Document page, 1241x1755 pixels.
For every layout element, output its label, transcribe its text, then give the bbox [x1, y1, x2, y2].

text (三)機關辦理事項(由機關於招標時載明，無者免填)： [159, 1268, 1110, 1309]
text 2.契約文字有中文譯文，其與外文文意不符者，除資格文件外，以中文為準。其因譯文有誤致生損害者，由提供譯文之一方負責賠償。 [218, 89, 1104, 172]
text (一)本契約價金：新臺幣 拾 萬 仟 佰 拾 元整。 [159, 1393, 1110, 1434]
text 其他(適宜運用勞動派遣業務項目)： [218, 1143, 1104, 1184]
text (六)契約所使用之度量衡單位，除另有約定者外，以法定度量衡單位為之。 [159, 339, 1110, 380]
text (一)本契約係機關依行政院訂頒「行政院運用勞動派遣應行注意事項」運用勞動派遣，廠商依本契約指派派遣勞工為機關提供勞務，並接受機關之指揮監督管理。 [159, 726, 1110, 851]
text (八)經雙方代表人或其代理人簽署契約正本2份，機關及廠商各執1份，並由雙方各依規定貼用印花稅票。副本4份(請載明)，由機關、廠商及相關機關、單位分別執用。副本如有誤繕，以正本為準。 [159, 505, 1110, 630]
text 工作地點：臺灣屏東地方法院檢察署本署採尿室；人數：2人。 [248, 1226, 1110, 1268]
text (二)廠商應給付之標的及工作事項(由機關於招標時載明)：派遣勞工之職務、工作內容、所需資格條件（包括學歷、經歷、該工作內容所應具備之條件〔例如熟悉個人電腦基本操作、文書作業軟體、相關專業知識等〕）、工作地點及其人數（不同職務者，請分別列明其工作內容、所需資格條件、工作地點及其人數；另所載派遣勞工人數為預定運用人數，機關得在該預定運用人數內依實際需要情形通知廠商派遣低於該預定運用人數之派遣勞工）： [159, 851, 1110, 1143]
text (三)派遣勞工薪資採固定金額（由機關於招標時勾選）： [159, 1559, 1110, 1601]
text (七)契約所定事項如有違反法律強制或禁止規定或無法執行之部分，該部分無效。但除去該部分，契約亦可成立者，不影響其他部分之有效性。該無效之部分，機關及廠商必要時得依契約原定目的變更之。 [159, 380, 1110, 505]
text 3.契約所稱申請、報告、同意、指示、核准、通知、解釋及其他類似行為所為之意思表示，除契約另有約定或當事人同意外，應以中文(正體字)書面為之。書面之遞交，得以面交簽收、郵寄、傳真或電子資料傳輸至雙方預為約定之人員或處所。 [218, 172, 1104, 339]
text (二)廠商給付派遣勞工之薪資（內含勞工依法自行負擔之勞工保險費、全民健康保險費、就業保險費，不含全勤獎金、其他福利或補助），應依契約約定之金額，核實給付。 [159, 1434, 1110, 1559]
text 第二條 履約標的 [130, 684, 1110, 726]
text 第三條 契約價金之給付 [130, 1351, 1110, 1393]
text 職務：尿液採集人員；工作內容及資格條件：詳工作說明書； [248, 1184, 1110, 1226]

- _Written task_
Which lines in the records above contain the string "由機關於招標時載明"? Pull out each of those lines in full.

- _Response to this exercise_
text (三)機關辦理事項(由機關於招標時載明，無者免填)： [159, 1268, 1110, 1309]
text (二)廠商應給付之標的及工作事項(由機關於招標時載明)：派遣勞工之職務、工作內容、所需資格條件（包括學歷、經歷、該工作內容所應具備之條件〔例如熟悉個人電腦基本操作、文書作業軟體、相關專業知識等〕）、工作地點及其人數（不同職務者，請分別列明其工作內容、所需資格條件、工作地點及其人數；另所載派遣勞工人數為預定運用人數，機關得在該預定運用人數內依實際需要情形通知廠商派遣低於該預定運用人數之派遣勞工）： [159, 851, 1110, 1143]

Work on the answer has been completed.